Cary Medical Center to transition to natural gas after TAMC realizes savings

Posted Sept. 10, 2013, at 5:18 p.m.

CARIBOU, Maine — Last October, The Aroostook Medical Center became the first healthcare organization in the state and second in the nation to heat its facility with compressed natural gas.

On Tuesday, Xpress Natural Gas, or XNG, announced a similar partnership with Cary Medical Center in Caribou, which will have the hospital transition from heating oil to natural gas in the fall.

Officials from both companies said that the move not only will lessen the hospital’s carbon footprint, it also will boost the local economy by bringing natural gas-related construction and maintenance jobs to the area.

Compressed natural gas is a form of natural gas that is stored under high pressure. The gas, which will be trucked to the Caribou facility, is one of the cleanest and safest fuels available, according to the parties involved.

Shawn Anderson, chief operating officer at Cary Medical Center, said Tuesday that the hospital expects to save $250,000 annually after making the switch from heating oil to natural gas.

He added that the decision to make the switch was largely based on a swift and advantageous return on investment. Taking into account retrofitting and installation costs, the hospital will realize these savings in just under two and a half years.

Natural gas “was a perfect fit for us,” said Anderson. “We were extremely impressed with XNG’s expertise and customer service. Our relationship with XNG and the corresponding and dramatic long-term cost savings after making the switch will allow us to reinvest in the hospital to benefit patient services.”

A swift return on investment has been realized thus far at The Aroostook Medical Center.

#####

Required tasks:
• 1. List every organization named in the article on Cary Medical Center's switch to natural gas.
• 2. Do these statements agree with the article on Cary Medical Center's switch to natural gas? (a) Cary Medical Center expects to save $250,000 a year after the switch. (b) The gas will reach the Caribou facility by pipeline. (c) The Aroostook Medical Center was the first healthcare organization in the nation to heat its facility with compressed natural gas.
The lines after this sentence come from a separate source.

#####

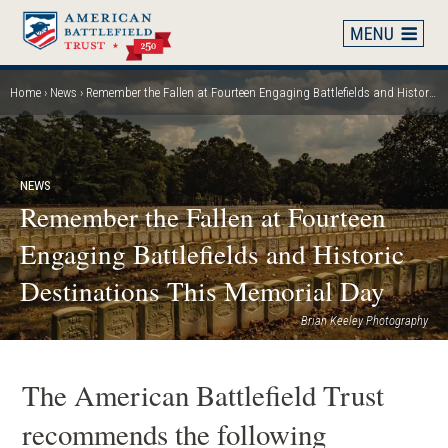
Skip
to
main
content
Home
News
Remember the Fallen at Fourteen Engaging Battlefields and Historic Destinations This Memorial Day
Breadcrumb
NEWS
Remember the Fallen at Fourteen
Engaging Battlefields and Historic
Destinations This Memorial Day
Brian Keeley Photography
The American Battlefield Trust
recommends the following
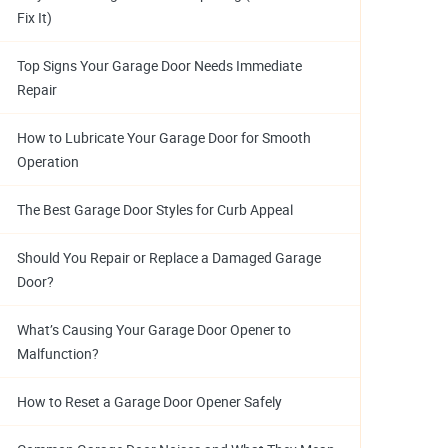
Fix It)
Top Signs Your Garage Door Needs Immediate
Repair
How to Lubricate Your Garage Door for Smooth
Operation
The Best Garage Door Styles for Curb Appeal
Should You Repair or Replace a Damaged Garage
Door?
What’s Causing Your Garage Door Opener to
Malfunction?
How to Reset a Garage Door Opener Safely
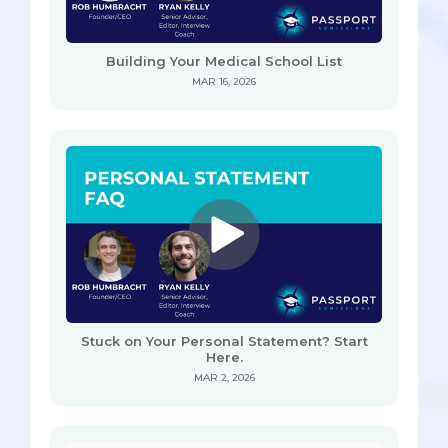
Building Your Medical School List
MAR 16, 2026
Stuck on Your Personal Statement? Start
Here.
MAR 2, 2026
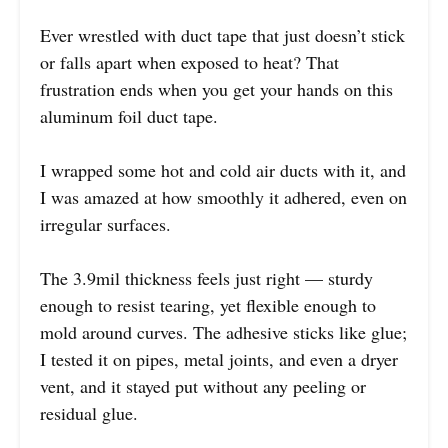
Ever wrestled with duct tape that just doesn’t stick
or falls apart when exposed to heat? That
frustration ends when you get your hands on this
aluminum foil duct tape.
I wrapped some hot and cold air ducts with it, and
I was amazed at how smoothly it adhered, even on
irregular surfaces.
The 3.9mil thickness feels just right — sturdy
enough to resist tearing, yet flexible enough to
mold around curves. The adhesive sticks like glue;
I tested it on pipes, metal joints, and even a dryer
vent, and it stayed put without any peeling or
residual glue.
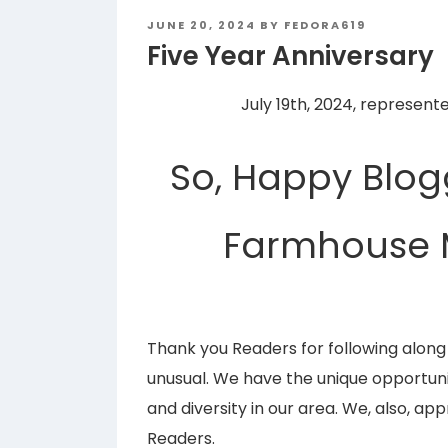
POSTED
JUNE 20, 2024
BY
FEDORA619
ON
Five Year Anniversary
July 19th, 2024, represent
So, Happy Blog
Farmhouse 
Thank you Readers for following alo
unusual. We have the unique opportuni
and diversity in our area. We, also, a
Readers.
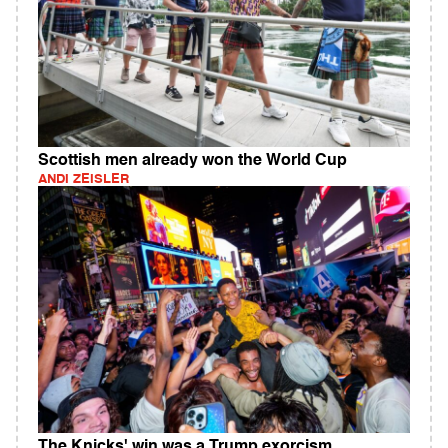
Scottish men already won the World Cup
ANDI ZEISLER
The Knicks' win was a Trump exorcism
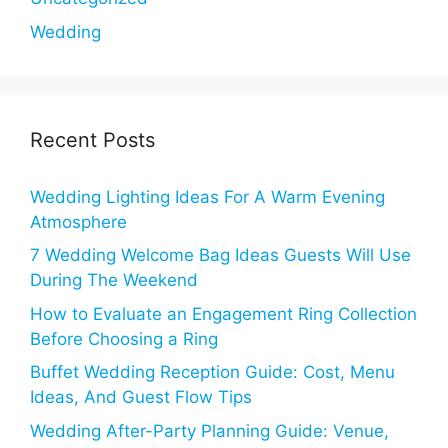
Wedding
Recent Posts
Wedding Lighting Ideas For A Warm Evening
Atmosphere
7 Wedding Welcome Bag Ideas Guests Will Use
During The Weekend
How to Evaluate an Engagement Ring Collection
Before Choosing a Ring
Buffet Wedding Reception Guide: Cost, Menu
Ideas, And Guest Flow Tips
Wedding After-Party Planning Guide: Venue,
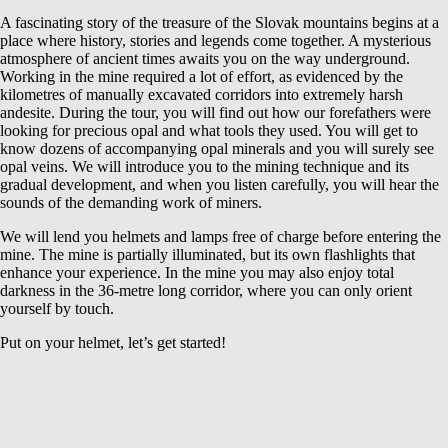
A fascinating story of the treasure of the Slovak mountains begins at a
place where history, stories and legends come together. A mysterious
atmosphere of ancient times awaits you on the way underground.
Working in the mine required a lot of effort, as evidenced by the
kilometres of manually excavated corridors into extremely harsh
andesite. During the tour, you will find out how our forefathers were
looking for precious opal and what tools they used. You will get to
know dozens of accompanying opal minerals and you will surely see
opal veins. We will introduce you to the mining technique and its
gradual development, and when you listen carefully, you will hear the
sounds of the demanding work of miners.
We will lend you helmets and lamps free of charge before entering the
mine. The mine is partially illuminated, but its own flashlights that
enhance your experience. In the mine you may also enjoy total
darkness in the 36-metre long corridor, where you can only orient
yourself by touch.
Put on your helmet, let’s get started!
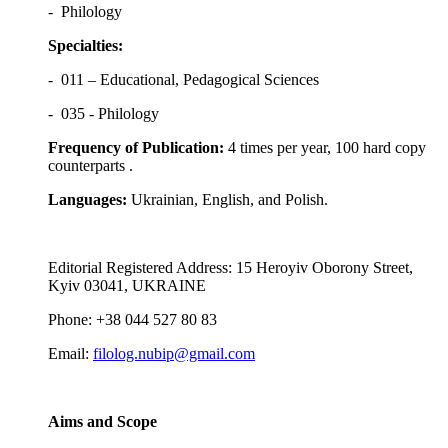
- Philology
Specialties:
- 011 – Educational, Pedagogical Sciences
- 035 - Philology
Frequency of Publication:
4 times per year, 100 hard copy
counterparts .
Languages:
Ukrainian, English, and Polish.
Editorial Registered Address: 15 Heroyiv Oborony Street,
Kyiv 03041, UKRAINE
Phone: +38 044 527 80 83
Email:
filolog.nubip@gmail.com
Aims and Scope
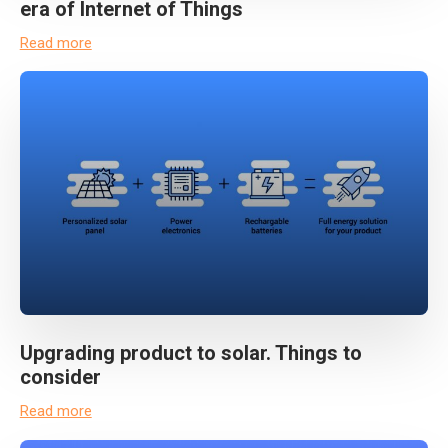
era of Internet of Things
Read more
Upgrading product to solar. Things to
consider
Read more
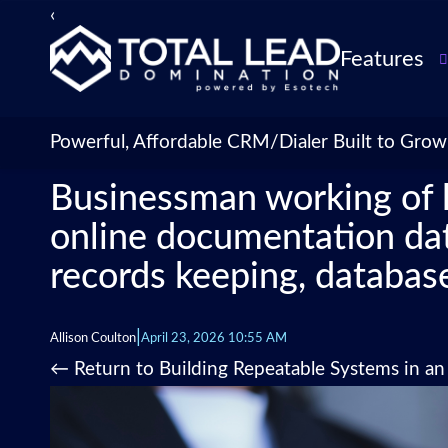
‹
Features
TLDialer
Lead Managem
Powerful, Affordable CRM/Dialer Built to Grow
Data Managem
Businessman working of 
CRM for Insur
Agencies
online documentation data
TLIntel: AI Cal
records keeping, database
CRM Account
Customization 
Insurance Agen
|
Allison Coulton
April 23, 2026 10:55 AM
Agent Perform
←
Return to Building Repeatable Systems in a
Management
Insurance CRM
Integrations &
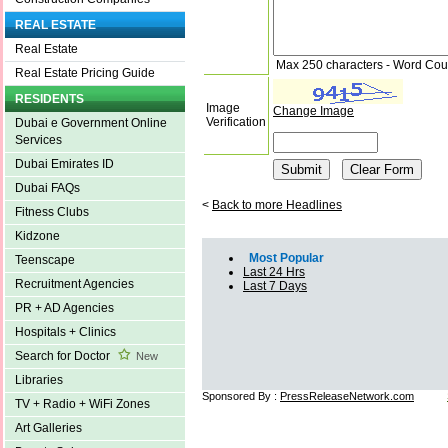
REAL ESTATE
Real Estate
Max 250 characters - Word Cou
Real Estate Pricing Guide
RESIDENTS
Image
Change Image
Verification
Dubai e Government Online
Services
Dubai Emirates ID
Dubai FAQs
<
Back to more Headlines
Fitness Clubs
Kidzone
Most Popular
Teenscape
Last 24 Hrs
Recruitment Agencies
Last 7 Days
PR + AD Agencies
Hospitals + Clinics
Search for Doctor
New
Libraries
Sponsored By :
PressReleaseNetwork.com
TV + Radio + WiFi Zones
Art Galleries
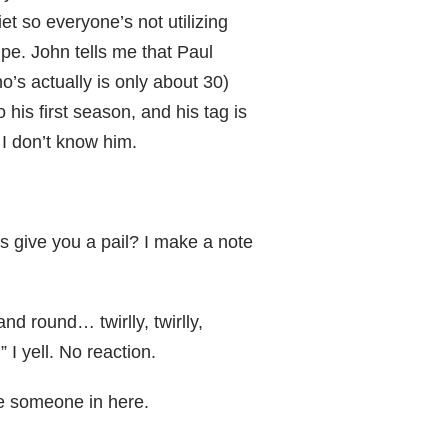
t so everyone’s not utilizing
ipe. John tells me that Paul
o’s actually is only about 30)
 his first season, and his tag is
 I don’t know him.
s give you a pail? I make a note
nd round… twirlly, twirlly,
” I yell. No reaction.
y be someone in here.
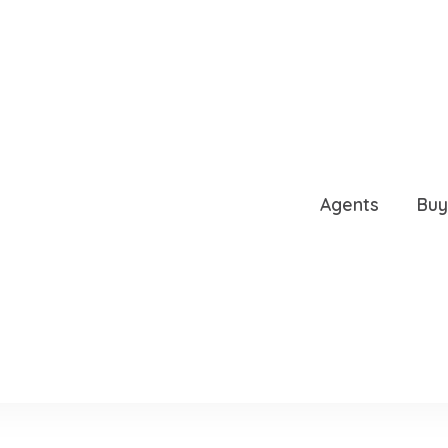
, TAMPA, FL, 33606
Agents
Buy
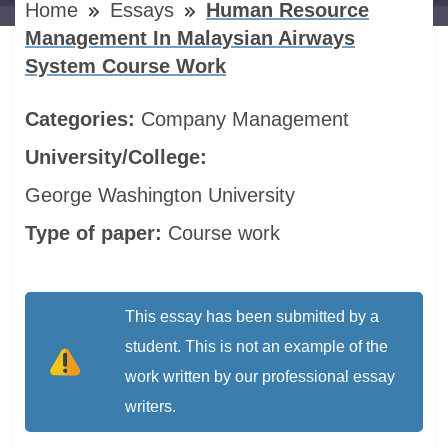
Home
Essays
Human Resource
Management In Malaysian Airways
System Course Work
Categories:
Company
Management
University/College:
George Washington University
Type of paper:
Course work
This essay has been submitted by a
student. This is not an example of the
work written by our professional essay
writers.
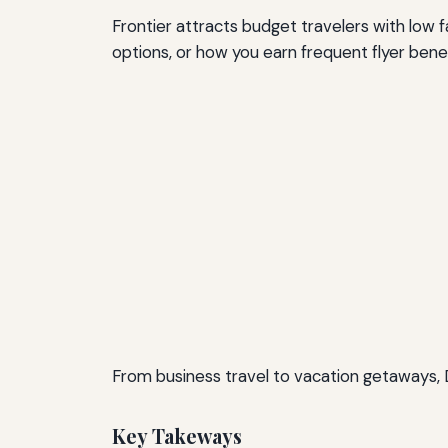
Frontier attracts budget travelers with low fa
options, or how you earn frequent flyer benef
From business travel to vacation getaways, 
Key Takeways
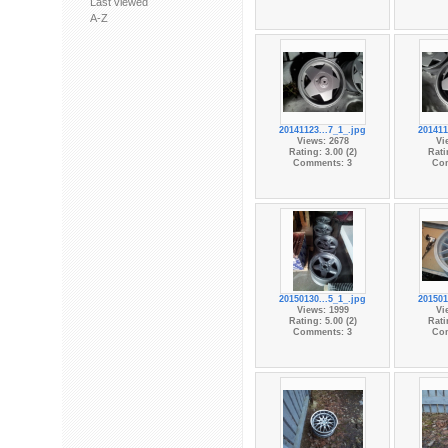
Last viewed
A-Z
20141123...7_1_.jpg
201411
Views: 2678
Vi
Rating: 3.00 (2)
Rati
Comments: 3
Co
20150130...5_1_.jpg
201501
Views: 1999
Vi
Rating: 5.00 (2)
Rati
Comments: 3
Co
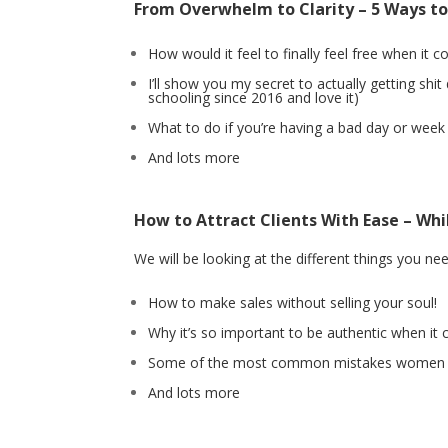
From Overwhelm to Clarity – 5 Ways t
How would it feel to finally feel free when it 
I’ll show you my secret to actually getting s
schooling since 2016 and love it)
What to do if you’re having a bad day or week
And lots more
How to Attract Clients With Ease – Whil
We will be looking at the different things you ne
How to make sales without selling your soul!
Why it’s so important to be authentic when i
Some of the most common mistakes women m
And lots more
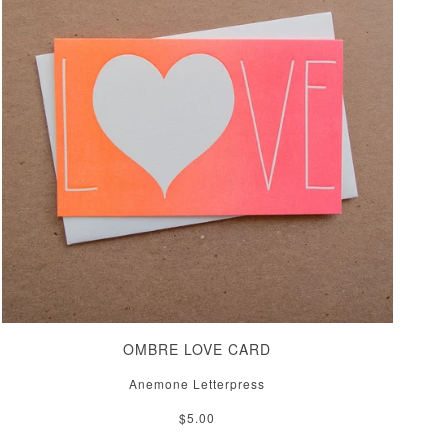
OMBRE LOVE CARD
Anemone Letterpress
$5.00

#####

Written answers:
• 1. The Aroostook Medical Center (TAMC), Xpress Natural Gas (XNG), Cary Medical Center

• 2.
(a) Yes: "the hospital expects to save $250,000 annually after making the switch from heating oil to natural gas."
(b) No: "The gas, which will be trucked to the Caribou facility"
(c) No: "the first healthcare organization in the state and second in the nation to heat its facility with compressed natural gas."